Selected passage
━━━━
Stolen Memories

Current mood:  bouncy
Category: Life

My love for Hawaii is no secret to anyone who has ever read my books. My passion encompasses the island’s myths, its spiritual history and its monarchy, of which I feel fiercely protective.
So it came as a shock today when I saw an item on Ebay claiming to be the last Queen, Lili’uokalani’s music cabinet.
Priced at a hefty $12.5 million, I felt indignant that this item was not being returned to Iolani Palace, where, had it truly belonged to the Queen, means it was stolen along with all her other belongings during her controversial 1893 overthrow.
Anyone who has ever visited Iolani Palace, which a few years ago was lovingly restored and opened as a museum, will tell you that the only palace on American soil is a lovely building but almost empty of furniture and other things that would make it a truly spectacular experience.
Without going into too much detail about who stole the Queen’s belongings (some of which included items she inherited from previous monarchs, particularly her brother, the last King, Kalakaua) but let’s just say they were Americans.
The Provisional Government which took over the Palace (when the Queen was imprisoned and tried in a shameful chapter of this country’s history) apparently saw little value in keeping her priceless objects, yet amazingly to this day, pieces are being found all over the world.
In the last decade, many things once stolen have found their way back to Iolani Palace. So when this music cabinet appeared on Ebay, the Palace’s charming and brilliant curator, Stewart, leapt into action.
I had no idea this item has been on Ebay more than once. The man who owns it has no desire to ‘do the right thing’ he wants money. Stewart checked into its provenance, but, he told me today, he has no proof the cabinet belonged to the Queen.
He also doesn’t have at his disposal the kind of money to buy it at $12 million.
━━━━
Given information
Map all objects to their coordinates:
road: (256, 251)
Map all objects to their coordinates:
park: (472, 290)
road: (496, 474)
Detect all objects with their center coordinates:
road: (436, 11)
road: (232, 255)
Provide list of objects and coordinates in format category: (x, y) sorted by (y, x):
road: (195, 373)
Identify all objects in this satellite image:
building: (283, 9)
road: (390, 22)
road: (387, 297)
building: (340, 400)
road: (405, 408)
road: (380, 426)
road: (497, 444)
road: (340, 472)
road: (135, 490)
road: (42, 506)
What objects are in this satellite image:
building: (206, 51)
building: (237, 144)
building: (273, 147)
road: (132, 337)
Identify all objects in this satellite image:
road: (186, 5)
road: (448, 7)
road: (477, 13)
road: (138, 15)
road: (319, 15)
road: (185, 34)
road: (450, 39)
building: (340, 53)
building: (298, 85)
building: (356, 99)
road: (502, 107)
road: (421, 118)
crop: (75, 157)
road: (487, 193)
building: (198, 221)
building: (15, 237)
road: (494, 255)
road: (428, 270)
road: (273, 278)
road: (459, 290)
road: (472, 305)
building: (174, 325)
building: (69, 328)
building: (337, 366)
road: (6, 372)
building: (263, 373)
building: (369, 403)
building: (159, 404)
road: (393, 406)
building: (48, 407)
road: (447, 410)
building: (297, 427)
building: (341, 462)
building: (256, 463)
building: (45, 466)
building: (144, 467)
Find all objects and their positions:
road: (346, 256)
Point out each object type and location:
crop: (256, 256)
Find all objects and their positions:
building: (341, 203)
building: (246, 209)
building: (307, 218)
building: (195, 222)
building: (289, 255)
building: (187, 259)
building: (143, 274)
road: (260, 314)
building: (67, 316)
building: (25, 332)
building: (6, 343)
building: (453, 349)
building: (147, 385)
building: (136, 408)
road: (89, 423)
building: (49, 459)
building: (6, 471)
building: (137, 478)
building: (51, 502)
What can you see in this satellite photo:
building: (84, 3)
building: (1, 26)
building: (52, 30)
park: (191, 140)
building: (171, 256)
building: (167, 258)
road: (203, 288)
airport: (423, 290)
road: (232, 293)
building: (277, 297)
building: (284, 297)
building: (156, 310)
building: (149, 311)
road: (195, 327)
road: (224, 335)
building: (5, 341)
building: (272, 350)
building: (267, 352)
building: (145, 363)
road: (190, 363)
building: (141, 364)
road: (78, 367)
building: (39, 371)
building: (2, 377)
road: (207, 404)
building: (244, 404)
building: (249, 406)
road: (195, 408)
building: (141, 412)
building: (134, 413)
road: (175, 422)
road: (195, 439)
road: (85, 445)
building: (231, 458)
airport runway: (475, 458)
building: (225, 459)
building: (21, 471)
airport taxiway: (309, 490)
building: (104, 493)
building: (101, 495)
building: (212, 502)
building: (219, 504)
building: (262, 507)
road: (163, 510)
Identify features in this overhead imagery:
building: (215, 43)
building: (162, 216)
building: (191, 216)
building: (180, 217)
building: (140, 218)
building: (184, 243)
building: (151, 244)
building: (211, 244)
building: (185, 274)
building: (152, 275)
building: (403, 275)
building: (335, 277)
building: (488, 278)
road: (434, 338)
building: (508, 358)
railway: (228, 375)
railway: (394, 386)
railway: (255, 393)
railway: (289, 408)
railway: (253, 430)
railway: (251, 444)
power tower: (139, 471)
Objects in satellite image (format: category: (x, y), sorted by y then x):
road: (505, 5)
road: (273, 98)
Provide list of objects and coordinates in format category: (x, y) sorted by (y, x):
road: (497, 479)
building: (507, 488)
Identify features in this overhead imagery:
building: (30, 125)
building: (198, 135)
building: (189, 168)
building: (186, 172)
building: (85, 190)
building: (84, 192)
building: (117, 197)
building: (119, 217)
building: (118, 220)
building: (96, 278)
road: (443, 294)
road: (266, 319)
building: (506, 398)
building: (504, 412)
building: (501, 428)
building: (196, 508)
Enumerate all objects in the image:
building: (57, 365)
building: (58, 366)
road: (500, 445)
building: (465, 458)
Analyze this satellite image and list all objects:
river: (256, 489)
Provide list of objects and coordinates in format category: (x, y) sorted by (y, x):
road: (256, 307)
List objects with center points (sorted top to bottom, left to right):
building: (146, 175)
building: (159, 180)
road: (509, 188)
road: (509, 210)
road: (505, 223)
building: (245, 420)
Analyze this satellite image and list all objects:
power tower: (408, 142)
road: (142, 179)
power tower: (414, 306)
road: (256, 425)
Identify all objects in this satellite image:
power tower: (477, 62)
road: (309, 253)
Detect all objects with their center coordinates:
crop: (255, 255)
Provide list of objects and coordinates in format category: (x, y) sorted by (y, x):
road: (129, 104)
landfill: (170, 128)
━━━━
Set of tasks
(1) What price was the music cabinet listed at on Ebay, according to the Hawaii post?
(2) Please reproduce the entries word for word, starting at the first line of the entries and ending at the line that contains "road: (195, 373)", with both of those lines included.

Task-by-task outputs
(1) $12.5 million.

(2)
Map all objects to their coordinates:
road: (256, 251)
Map all objects to their coordinates:
park: (472, 290)
road: (496, 474)
Detect all objects with their center coordinates:
road: (436, 11)
road: (232, 255)
Provide list of objects and coordinates in format category: (x, y) sorted by (y, x):
road: (195, 373)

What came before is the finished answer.